⟨
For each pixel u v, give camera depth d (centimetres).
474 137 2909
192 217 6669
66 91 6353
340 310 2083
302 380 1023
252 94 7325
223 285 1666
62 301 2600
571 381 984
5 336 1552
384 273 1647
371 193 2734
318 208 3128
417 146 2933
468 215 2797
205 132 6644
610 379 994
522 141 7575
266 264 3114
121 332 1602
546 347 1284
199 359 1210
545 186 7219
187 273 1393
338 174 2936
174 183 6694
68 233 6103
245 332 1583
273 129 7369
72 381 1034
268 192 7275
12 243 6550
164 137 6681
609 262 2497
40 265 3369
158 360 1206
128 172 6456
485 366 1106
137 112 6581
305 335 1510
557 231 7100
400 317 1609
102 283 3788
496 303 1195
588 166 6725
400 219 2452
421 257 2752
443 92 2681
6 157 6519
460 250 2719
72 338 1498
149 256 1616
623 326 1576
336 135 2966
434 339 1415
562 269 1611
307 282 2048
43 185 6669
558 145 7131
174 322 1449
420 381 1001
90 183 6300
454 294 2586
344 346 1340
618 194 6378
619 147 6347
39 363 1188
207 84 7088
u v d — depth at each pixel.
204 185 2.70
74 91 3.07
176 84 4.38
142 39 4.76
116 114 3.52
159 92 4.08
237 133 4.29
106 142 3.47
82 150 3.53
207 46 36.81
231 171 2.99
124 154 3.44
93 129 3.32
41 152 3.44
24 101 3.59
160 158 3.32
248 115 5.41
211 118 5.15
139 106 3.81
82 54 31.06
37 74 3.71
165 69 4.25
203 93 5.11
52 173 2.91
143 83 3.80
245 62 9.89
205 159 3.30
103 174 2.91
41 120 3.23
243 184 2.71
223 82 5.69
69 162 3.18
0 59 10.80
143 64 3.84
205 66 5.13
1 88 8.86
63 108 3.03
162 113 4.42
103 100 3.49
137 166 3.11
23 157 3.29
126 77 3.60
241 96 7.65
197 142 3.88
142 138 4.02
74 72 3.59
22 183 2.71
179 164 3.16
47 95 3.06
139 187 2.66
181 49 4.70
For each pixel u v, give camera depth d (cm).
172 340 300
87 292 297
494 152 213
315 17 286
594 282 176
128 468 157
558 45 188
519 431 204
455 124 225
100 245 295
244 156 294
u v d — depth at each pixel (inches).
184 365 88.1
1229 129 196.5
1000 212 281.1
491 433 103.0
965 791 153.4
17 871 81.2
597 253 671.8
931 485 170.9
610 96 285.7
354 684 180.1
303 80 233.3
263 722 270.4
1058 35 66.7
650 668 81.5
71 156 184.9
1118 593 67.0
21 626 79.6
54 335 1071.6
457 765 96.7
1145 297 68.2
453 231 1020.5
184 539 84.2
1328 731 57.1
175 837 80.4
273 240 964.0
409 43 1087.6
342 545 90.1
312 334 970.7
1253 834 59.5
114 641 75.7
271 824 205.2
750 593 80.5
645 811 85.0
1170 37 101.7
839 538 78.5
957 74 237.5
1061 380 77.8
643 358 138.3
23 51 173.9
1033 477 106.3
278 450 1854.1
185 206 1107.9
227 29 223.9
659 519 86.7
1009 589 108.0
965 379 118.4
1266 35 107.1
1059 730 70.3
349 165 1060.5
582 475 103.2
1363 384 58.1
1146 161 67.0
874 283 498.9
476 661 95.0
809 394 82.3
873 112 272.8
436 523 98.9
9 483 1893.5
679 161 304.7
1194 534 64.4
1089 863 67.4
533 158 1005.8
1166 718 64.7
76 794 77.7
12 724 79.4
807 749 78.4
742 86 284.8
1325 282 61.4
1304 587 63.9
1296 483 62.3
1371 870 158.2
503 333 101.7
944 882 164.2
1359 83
⟩
What you will do: In this exercise, copy only the lines from the opening line of the material through the line where "354 684 180.1" appears.

Solution to this task:
For each pixel u v, give camera depth d (centimetres).
474 137 2909
192 217 6669
66 91 6353
340 310 2083
302 380 1023
252 94 7325
223 285 1666
62 301 2600
571 381 984
5 336 1552
384 273 1647
371 193 2734
318 208 3128
417 146 2933
468 215 2797
205 132 6644
610 379 994
522 141 7575
266 264 3114
121 332 1602
546 347 1284
199 359 1210
545 186 7219
187 273 1393
338 174 2936
174 183 6694
68 233 6103
245 332 1583
273 129 7369
72 381 1034
268 192 7275
12 243 6550
164 137 6681
609 262 2497
40 265 3369
158 360 1206
128 172 6456
485 366 1106
137 112 6581
305 335 1510
557 231 7100
400 317 1609
102 283 3788
496 303 1195
588 166 6725
400 219 2452
421 257 2752
443 92 2681
6 157 6519
460 250 2719
72 338 1498
149 256 1616
623 326 1576
336 135 2966
434 339 1415
562 269 1611
307 282 2048
43 185 6669
558 145 7131
174 322 1449
420 381 1001
90 183 6300
454 294 2586
344 346 1340
618 194 6378
619 147 6347
39 363 1188
207 84 7088
u v d — depth at each pixel.
204 185 2.70
74 91 3.07
176 84 4.38
142 39 4.76
116 114 3.52
159 92 4.08
237 133 4.29
106 142 3.47
82 150 3.53
207 46 36.81
231 171 2.99
124 154 3.44
93 129 3.32
41 152 3.44
24 101 3.59
160 158 3.32
248 115 5.41
211 118 5.15
139 106 3.81
82 54 31.06
37 74 3.71
165 69 4.25
203 93 5.11
52 173 2.91
143 83 3.80
245 62 9.89
205 159 3.30
103 174 2.91
41 120 3.23
243 184 2.71
223 82 5.69
69 162 3.18
0 59 10.80
143 64 3.84
205 66 5.13
1 88 8.86
63 108 3.03
162 113 4.42
103 100 3.49
137 166 3.11
23 157 3.29
126 77 3.60
241 96 7.65
197 142 3.88
142 138 4.02
74 72 3.59
22 183 2.71
179 164 3.16
47 95 3.06
139 187 2.66
181 49 4.70
For each pixel u v, give camera depth d (cm).
172 340 300
87 292 297
494 152 213
315 17 286
594 282 176
128 468 157
558 45 188
519 431 204
455 124 225
100 245 295
244 156 294
u v d — depth at each pixel (inches).
184 365 88.1
1229 129 196.5
1000 212 281.1
491 433 103.0
965 791 153.4
17 871 81.2
597 253 671.8
931 485 170.9
610 96 285.7
354 684 180.1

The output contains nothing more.